I was once part of a leadership team that consisted mostly of men, athletic boys that grew up to be senior managers & partners.

I use to bring up risks, ideas, thoughts – about our current state, about our strategy, about our team and about the competition.

But I didn’t always get heard. A co-worker understood what I was trying to say and more than once after trying to drill it into the senior leadership he was able to swoop in and give a sports analogy that hit home and the message was finely clear. If you say it with a hockey story all of a sudden it’s relatable.

I was grateful it was heard because it was the message and the team I was concerned about, not fanfare. I found it funny and only reassured me that all the time I spend as a hockey mom and ball mom would benefit my boys someday.

This is not a post about gender or feminism!

This is just one example of the risk of familiarity.

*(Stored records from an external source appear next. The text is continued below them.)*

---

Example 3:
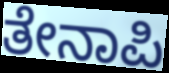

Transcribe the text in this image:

ತೇನಾಪಿ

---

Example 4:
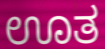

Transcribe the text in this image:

ಊತ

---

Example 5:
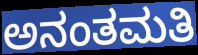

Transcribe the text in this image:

ಅನಂತಮತಿ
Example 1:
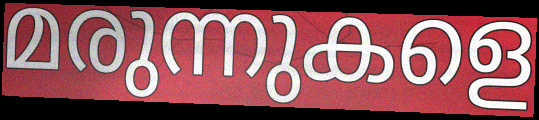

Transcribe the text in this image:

മരുന്നുകളെ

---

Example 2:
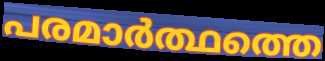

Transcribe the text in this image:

We understand and we are magnetically pulled by the familiar. In this case, it was sports. On my kids sports teams, it’s the players that the coach has taught year after year and season after season. At the restaurant it’s the tried and true dish. In our relationships, it’s the bad habits of taking each other for granted and not being deliberate with our attention, our time and our communication. It’s normal. It’s human nature. One way or the other we all do it, unconsciously and sometimes with self-awareness.

There is some good that comes from this –

shared values, simplicity, less energy on decision making. After all we allow what we value to become familiar. We want the good to earn that spot in our unconscious mind & heart.

There’s some obvious risk too. The art of the possible, the new automation and technologies, inclusion, diversity of thought are all often absent within the circle of familiarity. Our ideas bounce back and reassure us – made worse in today’s world of algorithms, talk news and social media.

Finding the balance between the familiar & ensuring you don’t get stuck in your echo-chamber or silo or little world is a constant challenge. Challenging our comfort zone is a challenge.

If you want to grow, you have to change & challenge the status-quo. In fact, if you want stability, you also have to change. When does an organization’s change and growth need a finance leader that isn’t just familiar? When do you need a CFO/Controller and not just the familiar or status quo (a bookkeeper or tax expert)?

When is the familiar holding up the possible? When have you outgrown what made you successful to begin with?

When it comes to small and medium business it’s common to avoid investment in finance & accounting. It’s common to stick with the familiar. It’s common to not recognize what business partnering from a finance leader could bring to your journey of growth.